Allah tidak membebani seseorang melainkan sesuai kesanggupannya
.(QS. Al-Baqarah: 286).
Maka perjalanan kita, betapapun beratnya, selalu berada dalam batas kemampuan yang Allah titipkan.
Di tengah perjuangan itu, kita diminta untuk terus bertahan. Hidup tidak selalu tenang, namun keteguhan hati adalah tanda keberanian. Setiap langkah kecil adalah bukti bahwa harapan belum padam. Allah SWT mengingatkan,
Maka bersabarlah; sesungguhnya janji Allah adalah benar.
(QS. Ar-Rum: 60).
Dalam kesabaran, manusia menemukan cahaya untuk tetap berdiri.
Jalan setapak menuju bukit,
Terang mentari menyapa pagi.
Bersabar hati jangan sempit,
Ujian datang tanda Ilahi sayang diri.
Namun bertahan tidak berarti menahan semua rasa sendirian. Menangis itu manusiawi, mengeluh pun bukan dosa. Bahkan Nabi Ya’qub AS berkata,
Sesungguhnya aku hanya mengadukan kesedihanku dan kesusahanku kepada Allah.
(QS. Yusuf: 86).
Air mata menjadi saksi bahwa hati kita masih hidup, masih berharap, dan masih percaya bahwa Allah Maha Mendengar.

Rasa berat adalah bagian dari takdir hidup manusia. Ada hari ketika dada terasa lapang, ada juga saat ketika langkah terasa goyah. Allah SWT mengingatkan, Maka tidak perlu malu ketika kita merasa lelah; justru itu tanda bahwa kita sedang bergerak mendekati kedewasaan jiwa.
“Sungguh Kami telah menciptakan manusia dalam susah payah.” (QS. Al-Balad: 4).
Burung hinggap di dahan jati,
Bernyanyi lirih menghibur rasa.
Syukuri anugerah di setiap hari,
Akan bertambah nikmat dari-Nya yang Maha Kuasa.
Meski demikian, menyerah bukan pilihan bagi jiwa-jiwa yang berharap kepada Allah SWT. Dalam setiap detik hidup, ada kasih sayang yang tidak pernah berhenti mengalir dari langit. Allah berfirman,
Dan Dialah yang bersama kamu di mana saja kamu berada.
(QS. Al-Hadid: 4).
Kebersamaan Allah adalah pelindung paling kokoh yang membuat kita terus melangkah meski dunia terasa gelap.
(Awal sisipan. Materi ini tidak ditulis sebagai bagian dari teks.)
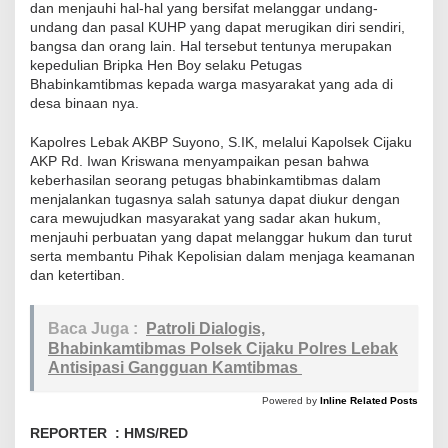
u
dan menjauhi hal-hal yang bersifat melanggar undang-
undang dan pasal KUHP yang dapat merugikan diri sendiri,
P
bangsa dan orang lain. Hal tersebut tentunya merupakan
o
kepedulian Bripka Hen Boy selaku Petugas
l
Bhabinkamtibmas kepada warga masyarakat yang ada di
desa binaan nya.
r
e
Kapolres Lebak AKBP Suyono, S.IK, melalui Kapolsek Cijaku
s
AKP Rd. Iwan Kriswana menyampaikan pesan bahwa
L
keberhasilan seorang petugas bhabinkamtibmas dalam
menjalankan tugasnya salah satunya dapat diukur dengan
e
cara mewujudkan masyarakat yang sadar akan hukum,
b
menjauhi perbuatan yang dapat melanggar hukum dan turut
a
serta membantu Pihak Kepolisian dalam menjaga keamanan
k
dan ketertiban.
W
u
Baca Juga :
Patroli Dialogis,
j
Bhabinkamtibmas Polsek Cijaku Polres Lebak
Antisipasi Gangguan Kamtibmas
u
d
Powered by
Inline Related Posts
K
REPORTER : HMS/RED
e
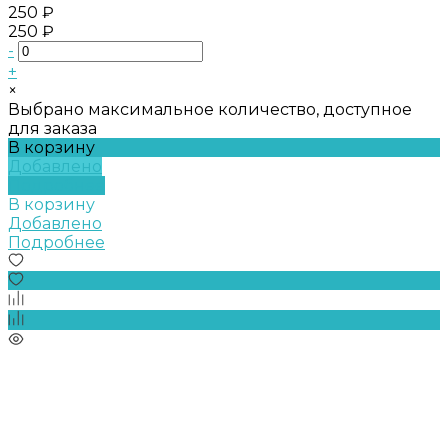
250 ₽
250 ₽
-
+
×
Выбрано максимальное количество, доступное
для заказа
В корзину
Добавлено
Подробнее
В корзину
Добавлено
Подробнее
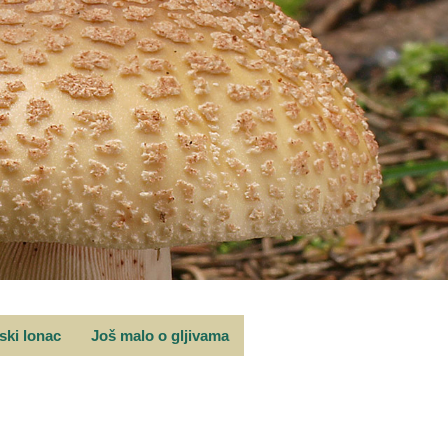
rski lonac
Još malo o gljivama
Ketika hati mulai goyah, ingatlah bahwa syukur adalah penenang paling kuat. Bersyukur tidak meniadakan ujian, tetapi menyadarkan kita bahwa nikmat Allah selalu lebih luas. Dalam syukur, hati menemukan pijakan untuk kembali teguh.
Jika kamu bersyukur, niscaya Aku akan menambah (nikmat) kepadamu.
(QS. Ibrahim: 7).
Perahu kecil berlayar pelan,
Ombak datang tak henti berganti.
Selama ada doa dipanjatkan,
Harapan tumbuh menguatkan hati.
Akhirnya, kita memohon kepada Allah SWT agar mengembalikan kita dalam keadaan sebaik-baiknya. Kita meminta pemulihan, ketenangan, dan keberkahan dalam setiap langkah. Sebab semua urusan hidup pada akhirnya kembali kepada-Nya.
Sesungguhnya kepada Allah-lah kembali segala urusan.
(QS. Al-Baqarah: 210).

Hujan reda awan pun pergi,
Pelangi muncul menyapa bumi.
Jika berserah kepada Ilahi,
Datang tenang menyelimuti diri.
Semoga Allah menguatkan langkah yang lelah, menenangkan hati yang resah, dan menuntun kita menuju kebaikan yang diridhai-Nya.